Endorphins are the brain's "happy chemicals" and are produced both to alleviate tension and discomfort and in reaction to enjoyable activities, such as laughing with friends over a truly terrible Christmas cracker gag.

"You're not just laughing at a foolish joke with a Christmas cracker," she states. "You are in fact doing a lot of the truly vital work of building, preserving the social bonds you have with those you care about."

What Happens Inside the Mind?

But what is actually taking place inside the brain when we hear a joke?

An awful lot happens in reaction to humour, it turns out.

Employing functional magnetic resonance imaging (fMRI), a kind of brain scanner which shows which parts of the brain are more active, scientists have been able to map the areas that get more blood flow.

Testing entails imaging the brains of healthy subjects and then subjecting them to a database of funny words, accompanied by either a neutral sound, or pre-recorded chuckles.

"In the scanner we observed a very fascinating pattern of activation," says the neuroscientist.

A gag activates not just the areas of the brain responsible for auditory processing and understanding language, but also brain areas associated with both preparation and starting movement and those linked to sight and memory.

Combine all of this as a whole, and individuals hearing a joke have a complex series of brain reactions that support the amusement we hear.

The Contagious Power of Laughter

Researchers found that when a funny word is paired with chuckles there is a stronger reaction in the mind than the identical phrase when followed by a neutral sound.

"This activation occurred in areas of the brain that you would employ to contort your expression into a smile or a chuckle," the professor says.

It indicates we are not just responding to humorous words, they are responding to the laughter that accompanies them.

Amusement, according to the expert, can be contagious.

So what does this imply for the laughter heard at a holiday gathering?

"People laugh harder when you are familiar with others," she says, "and laughter increases further when you like them or care for them."

When it comes to Christmas cracker puns, she says, the feel-good factor is more likely to be caused not by the joke itself, but from the response to it.

"The laughter is key. The joke is the terrible Christmas cracker joke, and it's just a pretext to chuckle as a group."

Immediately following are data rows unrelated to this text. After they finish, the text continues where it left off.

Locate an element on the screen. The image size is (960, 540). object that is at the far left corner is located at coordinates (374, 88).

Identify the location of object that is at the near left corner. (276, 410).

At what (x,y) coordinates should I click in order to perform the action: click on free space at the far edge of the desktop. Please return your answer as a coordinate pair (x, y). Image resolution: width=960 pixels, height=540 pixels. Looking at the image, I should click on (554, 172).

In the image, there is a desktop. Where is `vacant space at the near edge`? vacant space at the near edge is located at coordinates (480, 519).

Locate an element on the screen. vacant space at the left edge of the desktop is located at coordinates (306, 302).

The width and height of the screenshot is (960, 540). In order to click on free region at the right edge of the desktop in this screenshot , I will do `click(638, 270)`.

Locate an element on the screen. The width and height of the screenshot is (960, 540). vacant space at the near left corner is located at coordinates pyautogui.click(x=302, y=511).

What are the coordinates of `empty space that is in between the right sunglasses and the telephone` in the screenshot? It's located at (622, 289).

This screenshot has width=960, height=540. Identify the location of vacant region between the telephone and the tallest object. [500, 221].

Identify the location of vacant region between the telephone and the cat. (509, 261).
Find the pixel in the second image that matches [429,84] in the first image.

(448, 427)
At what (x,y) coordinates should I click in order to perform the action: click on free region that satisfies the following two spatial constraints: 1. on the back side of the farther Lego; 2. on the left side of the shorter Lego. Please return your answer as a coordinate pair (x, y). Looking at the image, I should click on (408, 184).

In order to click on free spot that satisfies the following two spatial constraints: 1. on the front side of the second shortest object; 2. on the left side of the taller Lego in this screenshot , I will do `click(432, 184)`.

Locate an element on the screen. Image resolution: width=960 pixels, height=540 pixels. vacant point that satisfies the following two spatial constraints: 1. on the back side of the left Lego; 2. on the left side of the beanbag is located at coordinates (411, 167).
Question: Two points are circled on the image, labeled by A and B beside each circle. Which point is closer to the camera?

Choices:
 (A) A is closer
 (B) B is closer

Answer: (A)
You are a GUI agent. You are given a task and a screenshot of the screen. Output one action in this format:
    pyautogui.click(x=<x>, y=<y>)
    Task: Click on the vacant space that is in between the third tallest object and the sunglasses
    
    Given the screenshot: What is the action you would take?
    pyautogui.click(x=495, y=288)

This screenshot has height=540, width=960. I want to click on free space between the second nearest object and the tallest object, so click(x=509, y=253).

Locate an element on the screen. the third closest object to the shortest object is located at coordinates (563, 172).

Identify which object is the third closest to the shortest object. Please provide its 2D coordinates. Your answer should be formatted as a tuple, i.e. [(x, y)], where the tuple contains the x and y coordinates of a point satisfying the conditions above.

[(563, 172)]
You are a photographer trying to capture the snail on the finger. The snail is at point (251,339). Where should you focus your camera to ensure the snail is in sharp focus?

The Search for the Perfect Festive Pun

Will we ever find the perfect joke?

Likely not, but that has not prevented researchers from attempting to.

Years ago, a professor set up a research project for the planet's most humorous joke.

More than tens of thousands of gags later, with scores provided by 350,000 people globally, he has a better idea than most as to what works and what does not.

The ideal Christmas cracker joke needs to be brief, he says.

"But they also be bad jokes, jokes that make us groan," he continues.

The increasingly "terrible" the joke, he states the more effective.

"This is because if nobody laughs – it's the gag's shortcoming, not yours.

"The fascinating part about the holiday cracker puns is that none of us find them humorous.

"It creates a common moment at the table and I think it's wonderful."

Amber Klein
Amber Klein

Wildlife biologist and conservationist with over a decade of experience studying sloths in Central America.